Just as the service ended, however, and as people were saying their last goodbyes, the most miraculous event happened. With dynamic suddenness, the skies opened up and a slender shaft of light bathed Chris’s gravesite in a perfect halo. The light was intensely bright in contrast to the brooding darkness outside of that circle of love. For a circle of love it was. The mourners were stunned. Their mouths gaped in amazement. We stared at each other in total disbelief. Was this really happening? No one could speak. No one could move. We could only look at, and experience first hand, the face of God.
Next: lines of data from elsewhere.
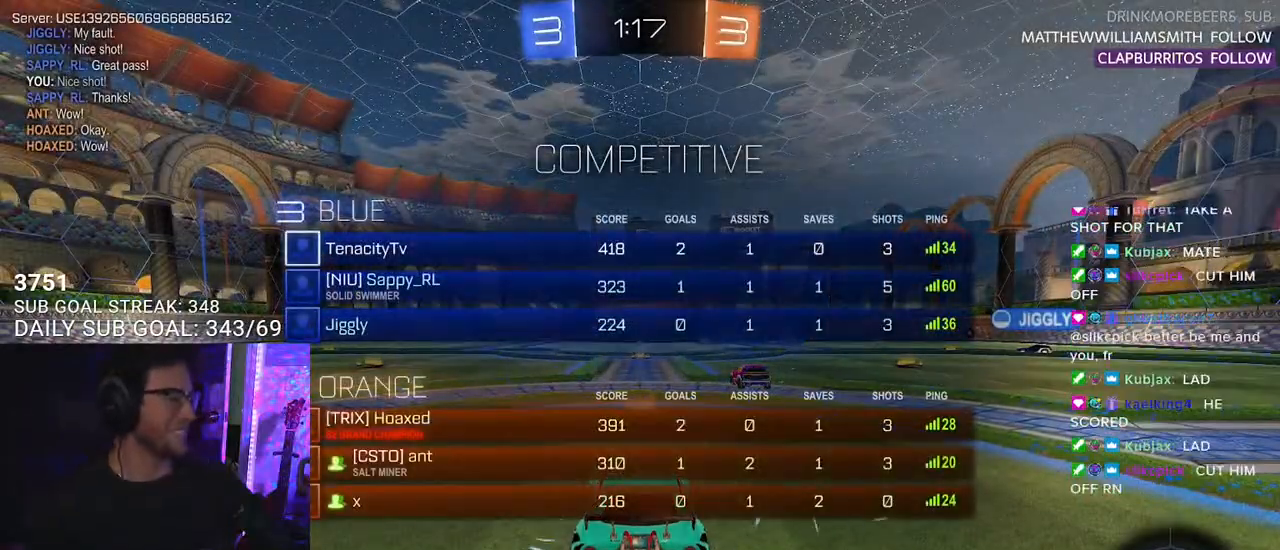
{"buttons": ["R2"], "left_stick": "center", "right_stick": "center", "events": [[450, "R2", "down"]]}
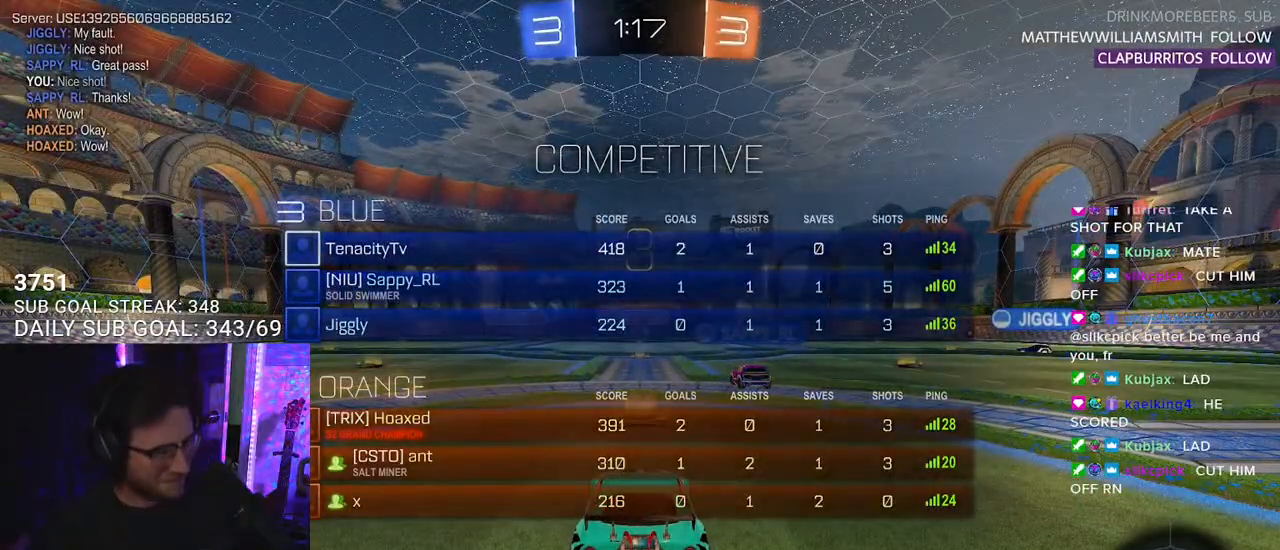
{"buttons": ["R2"], "left_stick": "center", "right_stick": "center", "events": [[133, "TRIANGLE", "down"], [217, "TRIANGLE", "up"], [400, "TRIANGLE", "down"], [467, "TRIANGLE", "up"]]}
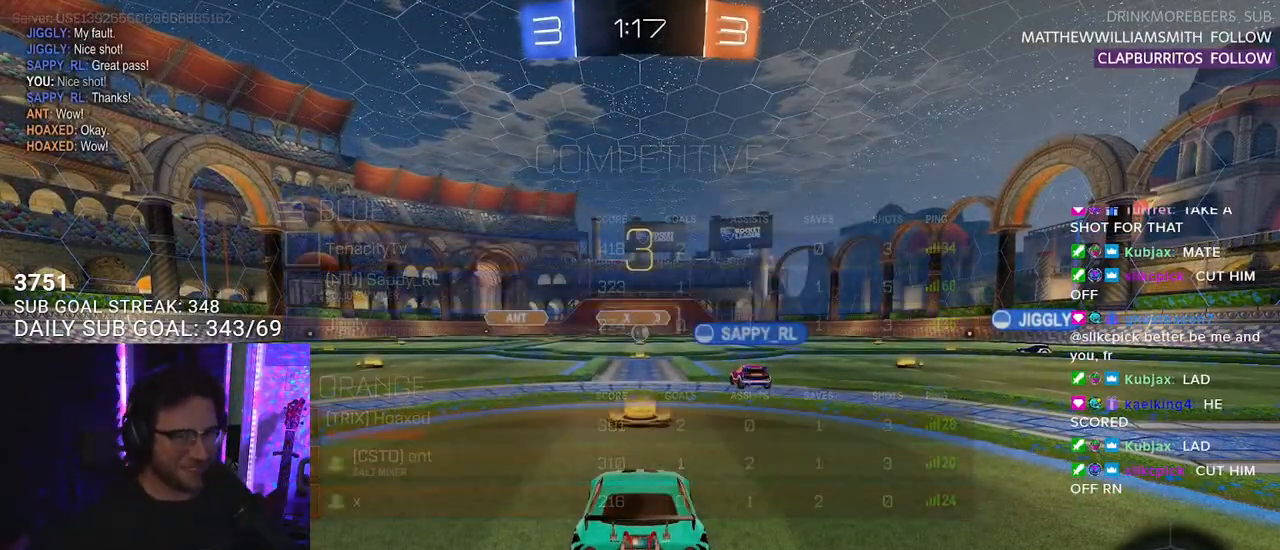
{"buttons": ["R2"], "left_stick": "center", "right_stick": "center", "events": []}
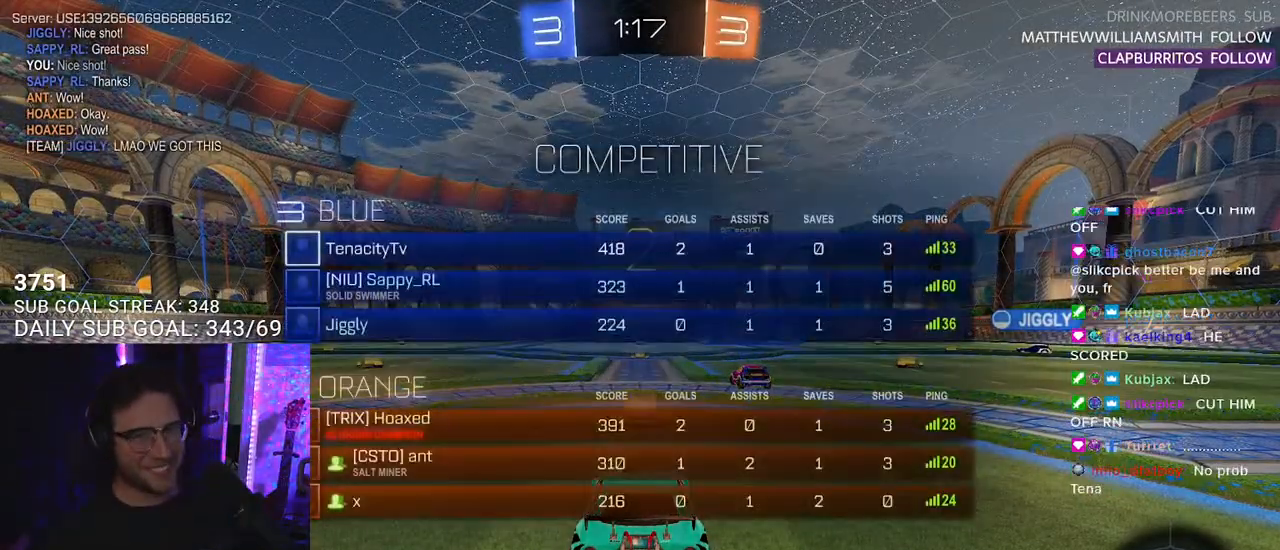
{"buttons": ["TRIANGLE", "R2"], "left_stick": "center", "right_stick": "center", "events": [[267, "TRIANGLE", "down"], [333, "TRIANGLE", "up"], [400, "TRIANGLE", "down"]]}
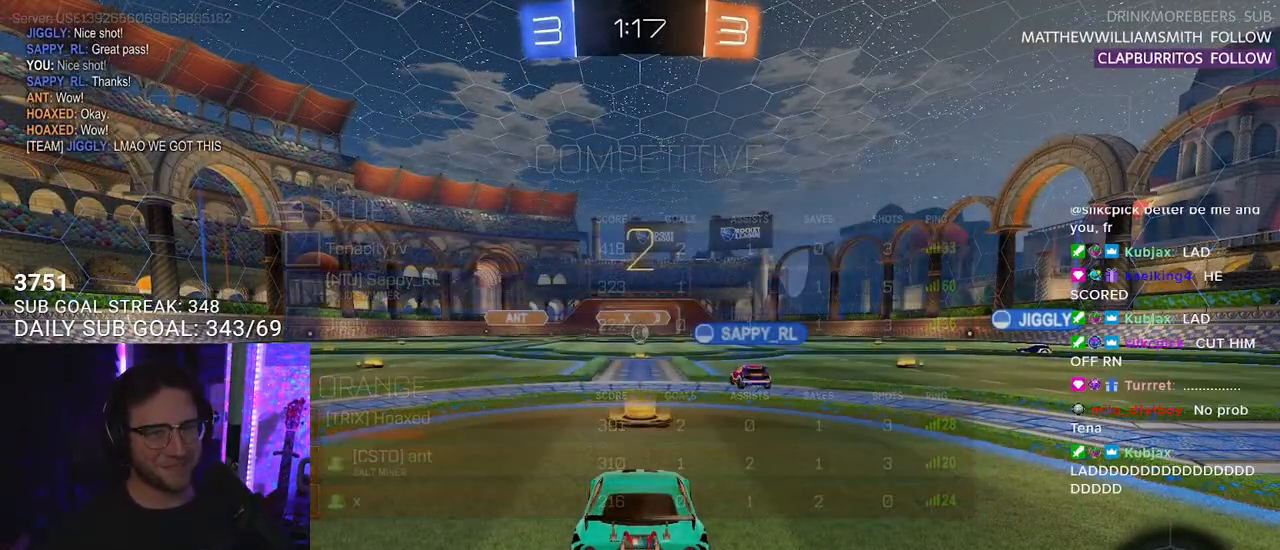
{"buttons": ["R2"], "left_stick": "center", "right_stick": "center", "events": [[50, "TRIANGLE", "up"], [233, "R2", "up"], [467, "R2", "down"]]}
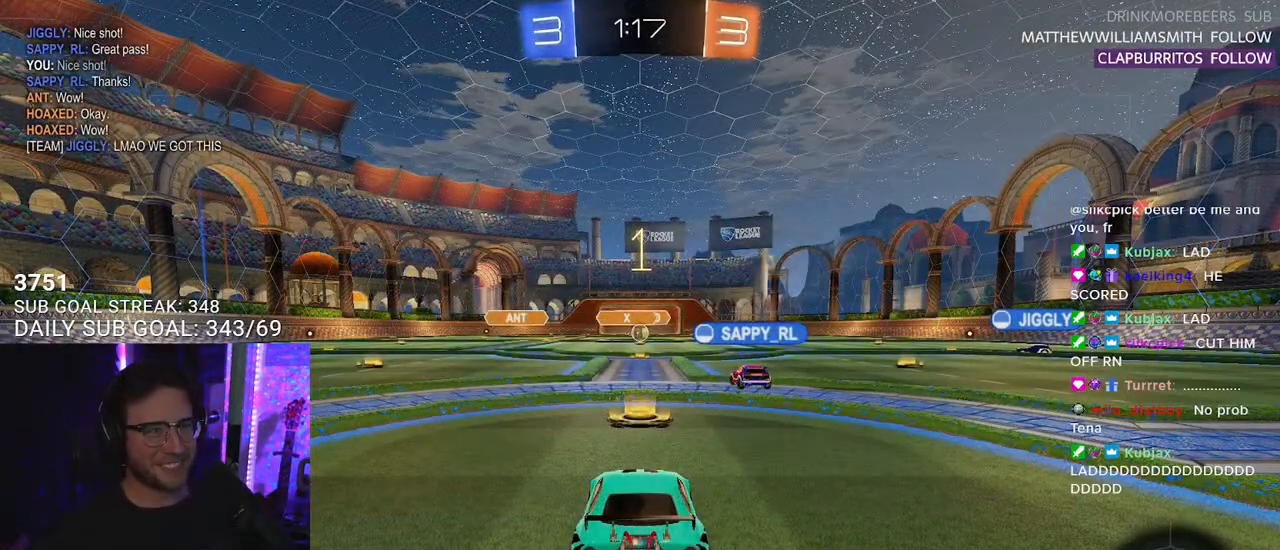
{"buttons": ["R1", "R2"], "left_stick": "center", "right_stick": "center", "events": [[200, "R1", "down"]]}
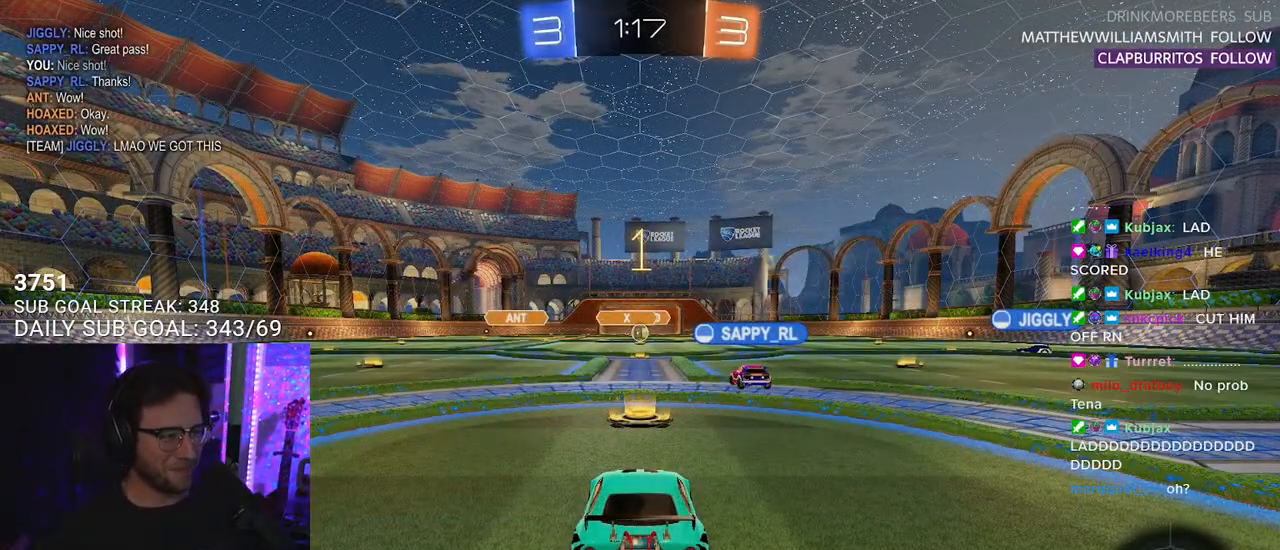
{"buttons": ["R1", "R2"], "left_stick": "right", "right_stick": "center", "events": [[233, "left_stick", "right"]]}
I have never seen anything like it before or since. It was and is still inexplicable. It was not a coincidence. It could not have “just” happened. The clouds were much too thick that day to open. And even if by chance, the clouds were to open naturally, how could that perfect shaft of light highlight only that one special grave at that exact moment? In the end, I can only believe it was a miracle. God had welcomed home one special angel and healed the mourners all at the same time. It was simply too incredible to question.
I went back to Atlanta once again by bus with lots to contemplate on that interminably long trip home. As people had walked away from Chris’s gravesite, they were too much in shock to discuss it. It was simply too much to digest and understand. We all tried to make sense of what we had seen and felt in our own special way. As for me, if you need proof of a God or higher power then that would probably be a pretty good example to work with. Faith is a tricky matter. I believe it is an affair of the heart as well as the soul. You cannot always see God but God is there. It is much like the quote, “Love is like the wind; you cannot see it but you can feel it.”
You may not always be able to see God as we did on that winter afternoon, but you can surely feel it if you try.